### Required action:
Switch every "turysta.org" in the listing to "turysta.pl", and reproduce all the lines with nothing else changed.

Text data extracted from the page:
Segment Open

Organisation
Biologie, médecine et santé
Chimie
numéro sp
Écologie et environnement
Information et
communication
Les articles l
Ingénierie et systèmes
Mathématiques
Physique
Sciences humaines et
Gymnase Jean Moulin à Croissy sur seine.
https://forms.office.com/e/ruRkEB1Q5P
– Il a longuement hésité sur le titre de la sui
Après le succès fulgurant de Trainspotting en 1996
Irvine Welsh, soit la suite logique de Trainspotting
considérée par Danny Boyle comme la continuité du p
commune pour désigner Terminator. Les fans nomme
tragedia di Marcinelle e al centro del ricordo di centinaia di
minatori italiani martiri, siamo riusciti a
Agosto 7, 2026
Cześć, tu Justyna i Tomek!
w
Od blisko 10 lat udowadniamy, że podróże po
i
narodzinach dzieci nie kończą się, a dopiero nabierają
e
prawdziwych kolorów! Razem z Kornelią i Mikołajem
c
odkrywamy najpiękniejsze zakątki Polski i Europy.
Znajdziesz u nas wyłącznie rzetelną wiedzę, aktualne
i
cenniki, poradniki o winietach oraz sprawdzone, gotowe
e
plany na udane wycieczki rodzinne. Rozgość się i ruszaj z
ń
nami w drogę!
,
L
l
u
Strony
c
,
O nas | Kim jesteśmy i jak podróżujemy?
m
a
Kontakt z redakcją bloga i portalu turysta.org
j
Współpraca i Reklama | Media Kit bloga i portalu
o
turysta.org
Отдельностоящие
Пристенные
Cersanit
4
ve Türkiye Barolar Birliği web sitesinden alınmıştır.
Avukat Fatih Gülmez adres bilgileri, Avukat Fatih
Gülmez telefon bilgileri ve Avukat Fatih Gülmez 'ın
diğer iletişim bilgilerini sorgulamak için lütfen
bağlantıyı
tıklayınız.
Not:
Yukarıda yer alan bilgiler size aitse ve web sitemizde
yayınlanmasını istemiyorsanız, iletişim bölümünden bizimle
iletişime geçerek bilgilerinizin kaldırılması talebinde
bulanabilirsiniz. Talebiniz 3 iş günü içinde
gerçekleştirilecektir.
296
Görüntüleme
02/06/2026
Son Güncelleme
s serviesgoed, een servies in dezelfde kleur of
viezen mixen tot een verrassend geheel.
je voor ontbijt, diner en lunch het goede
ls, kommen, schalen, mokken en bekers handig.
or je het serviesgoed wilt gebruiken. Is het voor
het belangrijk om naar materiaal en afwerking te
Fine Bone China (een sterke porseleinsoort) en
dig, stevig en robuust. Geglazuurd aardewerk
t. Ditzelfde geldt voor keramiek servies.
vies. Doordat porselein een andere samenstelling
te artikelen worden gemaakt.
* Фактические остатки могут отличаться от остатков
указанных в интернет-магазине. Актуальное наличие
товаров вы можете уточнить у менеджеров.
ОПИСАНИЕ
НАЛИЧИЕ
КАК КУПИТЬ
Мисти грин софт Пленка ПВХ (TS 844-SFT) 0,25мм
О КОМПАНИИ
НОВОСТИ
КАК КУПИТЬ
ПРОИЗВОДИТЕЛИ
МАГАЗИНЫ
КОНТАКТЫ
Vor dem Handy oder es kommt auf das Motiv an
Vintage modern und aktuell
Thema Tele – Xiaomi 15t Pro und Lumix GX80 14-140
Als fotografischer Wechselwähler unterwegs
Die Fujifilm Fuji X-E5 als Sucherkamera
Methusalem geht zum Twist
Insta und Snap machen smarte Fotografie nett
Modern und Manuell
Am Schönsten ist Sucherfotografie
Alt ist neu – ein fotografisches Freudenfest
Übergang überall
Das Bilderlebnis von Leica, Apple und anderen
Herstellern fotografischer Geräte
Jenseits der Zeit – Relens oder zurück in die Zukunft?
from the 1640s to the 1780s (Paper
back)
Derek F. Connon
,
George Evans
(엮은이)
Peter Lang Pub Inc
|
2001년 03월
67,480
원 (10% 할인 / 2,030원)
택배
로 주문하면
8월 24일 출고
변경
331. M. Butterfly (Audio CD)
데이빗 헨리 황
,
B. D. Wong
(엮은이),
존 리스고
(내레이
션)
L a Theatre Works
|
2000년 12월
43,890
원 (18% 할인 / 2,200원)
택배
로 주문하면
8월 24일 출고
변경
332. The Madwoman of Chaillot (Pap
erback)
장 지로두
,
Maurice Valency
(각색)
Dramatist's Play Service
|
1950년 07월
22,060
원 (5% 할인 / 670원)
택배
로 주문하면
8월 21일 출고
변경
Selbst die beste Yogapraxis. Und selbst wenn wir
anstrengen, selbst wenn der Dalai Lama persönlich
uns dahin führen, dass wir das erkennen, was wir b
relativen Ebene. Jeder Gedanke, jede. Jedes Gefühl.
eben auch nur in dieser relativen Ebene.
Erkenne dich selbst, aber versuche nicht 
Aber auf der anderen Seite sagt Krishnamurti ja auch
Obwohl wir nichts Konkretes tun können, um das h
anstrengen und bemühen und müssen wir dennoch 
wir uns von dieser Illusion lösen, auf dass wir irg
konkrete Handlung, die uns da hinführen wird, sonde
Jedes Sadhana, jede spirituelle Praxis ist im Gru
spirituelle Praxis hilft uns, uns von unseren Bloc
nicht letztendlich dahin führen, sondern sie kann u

Segment Closed

### Exercise response:
Organisation
Biologie, médecine et santé
Chimie
numéro sp
Écologie et environnement
Information et
communication
Les articles l
Ingénierie et systèmes
Mathématiques
Physique
Sciences humaines et
Gymnase Jean Moulin à Croissy sur seine.
https://forms.office.com/e/ruRkEB1Q5P
– Il a longuement hésité sur le titre de la sui
Après le succès fulgurant de Trainspotting en 1996
Irvine Welsh, soit la suite logique de Trainspotting
considérée par Danny Boyle comme la continuité du p
commune pour désigner Terminator. Les fans nomme
tragedia di Marcinelle e al centro del ricordo di centinaia di
minatori italiani martiri, siamo riusciti a
Agosto 7, 2026
Cześć, tu Justyna i Tomek!
w
Od blisko 10 lat udowadniamy, że podróże po
i
narodzinach dzieci nie kończą się, a dopiero nabierają
e
prawdziwych kolorów! Razem z Kornelią i Mikołajem
c
odkrywamy najpiękniejsze zakątki Polski i Europy.
Znajdziesz u nas wyłącznie rzetelną wiedzę, aktualne
i
cenniki, poradniki o winietach oraz sprawdzone, gotowe
e
plany na udane wycieczki rodzinne. Rozgość się i ruszaj z
ń
nami w drogę!
,
L
l
u
Strony
c
,
O nas | Kim jesteśmy i jak podróżujemy?
m
a
Kontakt z redakcją bloga i portalu turysta.pl
j
Współpraca i Reklama | Media Kit bloga i portalu
o
turysta.pl
Отдельностоящие
Пристенные
Cersanit
4
ve Türkiye Barolar Birliği web sitesinden alınmıştır.
Avukat Fatih Gülmez adres bilgileri, Avukat Fatih
Gülmez telefon bilgileri ve Avukat Fatih Gülmez 'ın
diğer iletişim bilgilerini sorgulamak için lütfen
bağlantıyı
tıklayınız.
Not:
Yukarıda yer alan bilgiler size aitse ve web sitemizde
yayınlanmasını istemiyorsanız, iletişim bölümünden bizimle
iletişime geçerek bilgilerinizin kaldırılması talebinde
bulanabilirsiniz. Talebiniz 3 iş günü içinde
gerçekleştirilecektir.
296
Görüntüleme
02/06/2026
Son Güncelleme
s serviesgoed, een servies in dezelfde kleur of
viezen mixen tot een verrassend geheel.
je voor ontbijt, diner en lunch het goede
ls, kommen, schalen, mokken en bekers handig.
or je het serviesgoed wilt gebruiken. Is het voor
het belangrijk om naar materiaal en afwerking te
Fine Bone China (een sterke porseleinsoort) en
dig, stevig en robuust. Geglazuurd aardewerk
t. Ditzelfde geldt voor keramiek servies.
vies. Doordat porselein een andere samenstelling
te artikelen worden gemaakt.
* Фактические остатки могут отличаться от остатков
указанных в интернет-магазине. Актуальное наличие
товаров вы можете уточнить у менеджеров.
ОПИСАНИЕ
НАЛИЧИЕ
КАК КУПИТЬ
Мисти грин софт Пленка ПВХ (TS 844-SFT) 0,25мм
О КОМПАНИИ
НОВОСТИ
КАК КУПИТЬ
ПРОИЗВОДИТЕЛИ
МАГАЗИНЫ
КОНТАКТЫ
Vor dem Handy oder es kommt auf das Motiv an
Vintage modern und aktuell
Thema Tele – Xiaomi 15t Pro und Lumix GX80 14-140
Als fotografischer Wechselwähler unterwegs
Die Fujifilm Fuji X-E5 als Sucherkamera
Methusalem geht zum Twist
Insta und Snap machen smarte Fotografie nett
Modern und Manuell
Am Schönsten ist Sucherfotografie
Alt ist neu – ein fotografisches Freudenfest
Übergang überall
Das Bilderlebnis von Leica, Apple und anderen
Herstellern fotografischer Geräte
Jenseits der Zeit – Relens oder zurück in die Zukunft?
from the 1640s to the 1780s (Paper
back)
Derek F. Connon
,
George Evans
(엮은이)
Peter Lang Pub Inc
|
2001년 03월
67,480
원 (10% 할인 / 2,030원)
택배
로 주문하면
8월 24일 출고
변경
331. M. Butterfly (Audio CD)
데이빗 헨리 황
,
B. D. Wong
(엮은이),
존 리스고
(내레이
션)
L a Theatre Works
|
2000년 12월
43,890
원 (18% 할인 / 2,200원)
택배
로 주문하면
8월 24일 출고
변경
332. The Madwoman of Chaillot (Pap
erback)
장 지로두
,
Maurice Valency
(각색)
Dramatist's Play Service
|
1950년 07월
22,060
원 (5% 할인 / 670원)
택배
로 주문하면
8월 21일 출고
변경
Selbst die beste Yogapraxis. Und selbst wenn wir
anstrengen, selbst wenn der Dalai Lama persönlich
uns dahin führen, dass wir das erkennen, was wir b
relativen Ebene. Jeder Gedanke, jede. Jedes Gefühl.
eben auch nur in dieser relativen Ebene.
Erkenne dich selbst, aber versuche nicht 
Aber auf der anderen Seite sagt Krishnamurti ja auch
Obwohl wir nichts Konkretes tun können, um das h
anstrengen und bemühen und müssen wir dennoch 
wir uns von dieser Illusion lösen, auf dass wir irg
konkrete Handlung, die uns da hinführen wird, sonde
Jedes Sadhana, jede spirituelle Praxis ist im Gru
spirituelle Praxis hilft uns, uns von unseren Bloc
nicht letztendlich dahin führen, sondern sie kann u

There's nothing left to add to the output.